My piece focused on using LLMs to translate between different computer systems. Wolfram’s point is broader: we use language to move ideas from one brain to another and to translate from one system (an individual policy advocate) to another (a regulatory agency). More engineered protocols are brittle in the face of variation - if they encounter a new system, it’s unlikely the protocol will work to connect. Natural language can bridge very different systems precisely because it is wasteful, redundant, and messy.
The ChatGPT-to-Wolfram Alpha was an early version of what is possible here. If you haven’t seen it, check out this recent live ChatGPT 4o demo showing two chatbots interfacing with a human and with the other chatbot through spoken language.
A technology capable of doing this should be likewise capable of interacting with typical human-computer interfaces. I haven’t seen anyone roll out a service like this yet (it seems a natural fit for Zapier or IFTTT). My colleague Logan did write about the “Large Action Model” software underlying the Rabbit R1, which sounds similar to what I am imagining:
Rabbit’s LAM is trained to interact with the UI, which theoretically means that the LAM can interact with every application on the internet. In other words, if you ask Rabbit R1 to call an Uber, it will interact with Uber’s website the same way that a human would and because this interaction isn’t being driven by a neural network, the action will be interpretable and traceable.
The R1’s reception has been rocky, but even if they haven’t succeeded, I still think the LLM-as-universal interface is coming.
As such, I’ll re-up the tech, competition, and business model implications I laid out last year. I’m planning to write more on each of these in the near future.

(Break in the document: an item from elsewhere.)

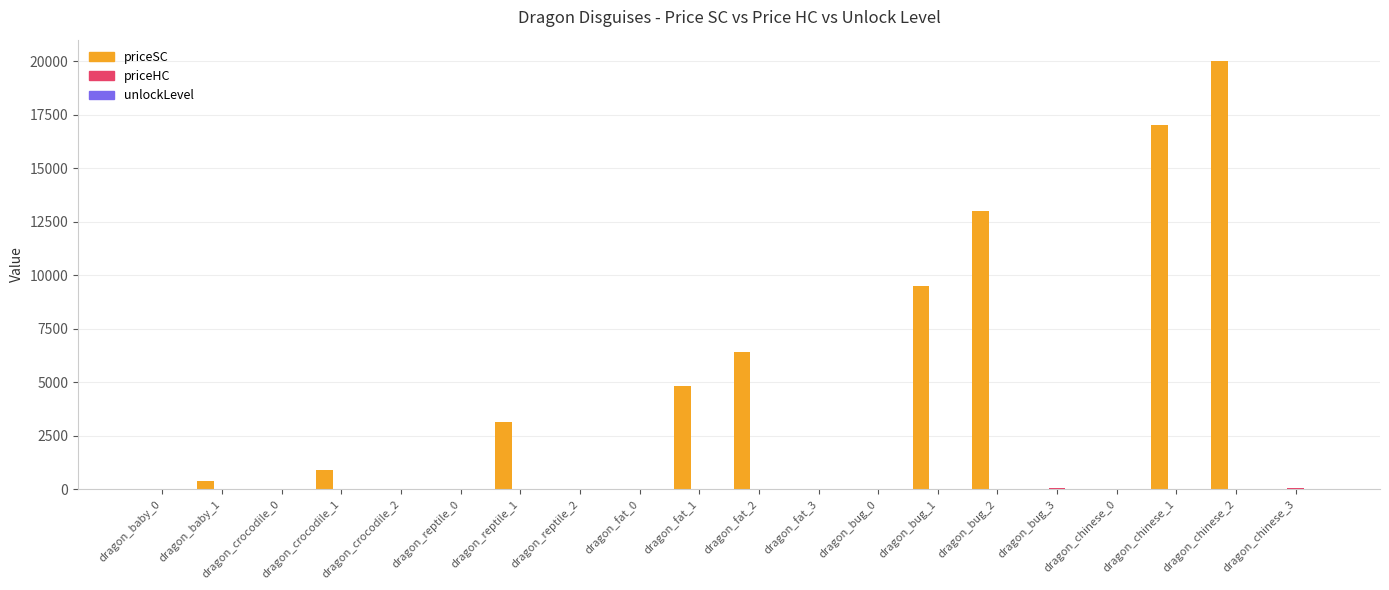

At which label is priceSC closest to 10000?

dragon_bug_1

Natural Language as Universal API. APIs between software may become less formalized and more iterative, perhaps communicating primarily through natural language.
Automatically Negotiated APIs. Future software programs might negotiate how to communicate through an iterative and dynamic process starting at a natural language level but quickly evolving a more specific, efficient, built-to-purpose interface. This would mitigate the legacy support problem of cooperative interoperability APIs. If one service changes the interface, this would just start a new conversation to evolve an efficient API. I imagine APIs will co-evolve between two services, similar to how human twins sometimes develop their own languages through continuous communication with each other.

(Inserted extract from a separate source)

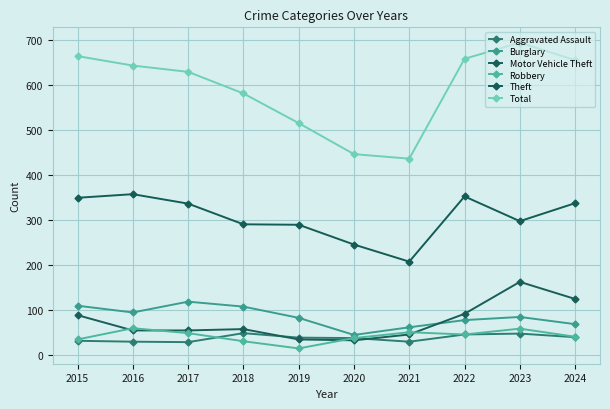

At which category does Burglary reach its first local peak?

2017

Adversarial Interoperability Becomes Easier. Adversarial interoperability is going to become easier to do and harder to prevent. LLMs will be able to read and interact with the same interface humans use. If a service provider attempts to break the interface for LLM use, he will probably break it for users, too.
Interoperability as a Data Source. Centrally provided LLMs offering this API-like translation services would have a bird’s eye view of the entire ecosystem of platform-to-platform interactions. Such LLMs would be well-positioned to learn general principles on how to better mediate communication between different pieces of software, evolving and become more efficient over time. Thus, even centralization of the LLM would enable enormous modularity and flexibility elsewhere.
No need for Interoperability Mandates. Advocates for interoperability often turn to regulation to overcome the business incentives and coordination costs that can prevent cooperative interoperability. To the extent that LLMs ease the practical difficulties of developing APIs and make it more difficult to block adversarial interoperability, government mandates become less necessary.
Happy Memorial Day weekend! I hope you spend it using natural language to interface with friends and family.